__WHAT TO DO__. Report every line in the listing that contains the word "Which". Case counts.

__DATA TO EXAMINE__.
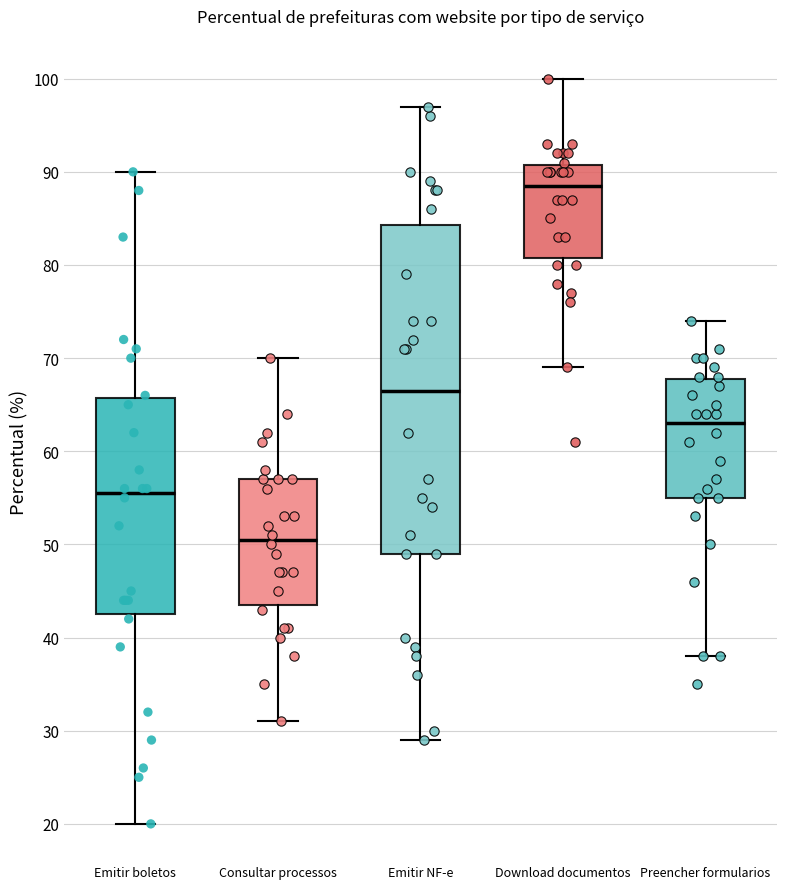

Which box's median line is the lowest?

Consultar processos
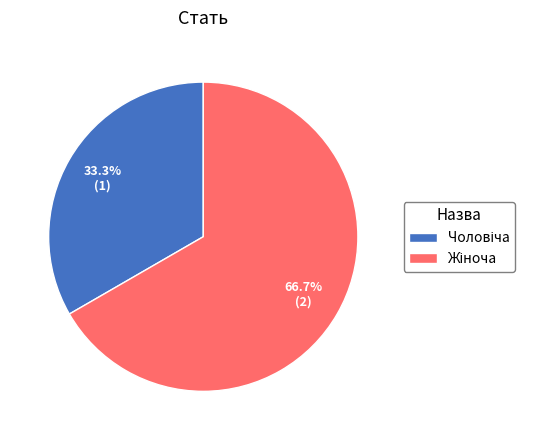

Is there any slice that represents more than half of the pie?

Yes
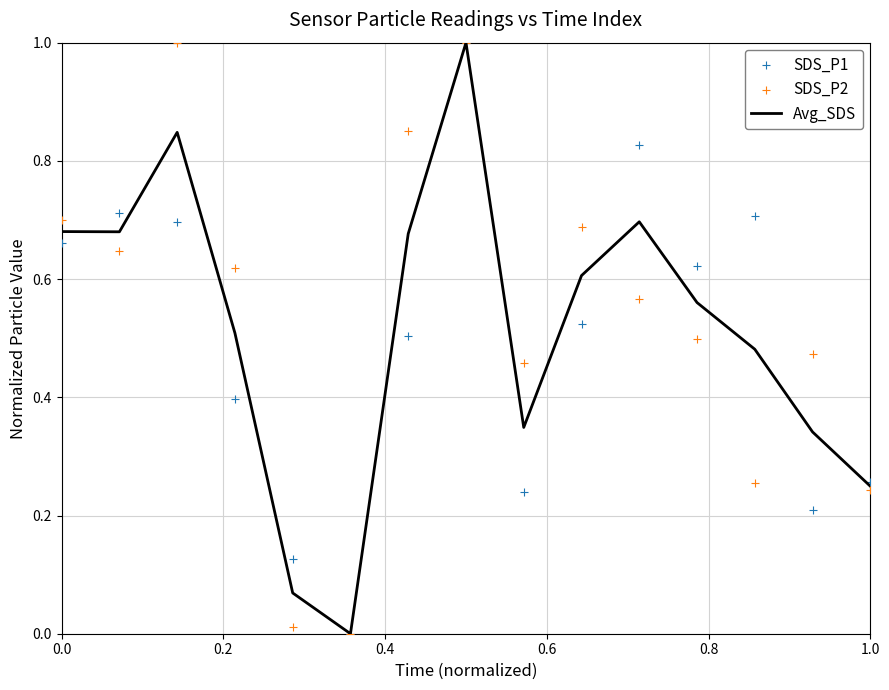

What are all the series names shown in the legend?

Avg_SDS, SDS_P1, SDS_P2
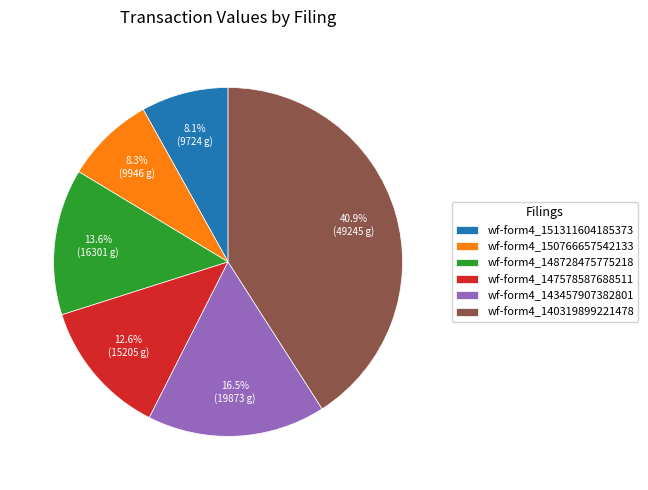

Which category has the biggest portion of the pie?

wf-form4_140319899221478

__SOLUTION__.
Which box's median line is the lowest?
Which category has the biggest portion of the pie?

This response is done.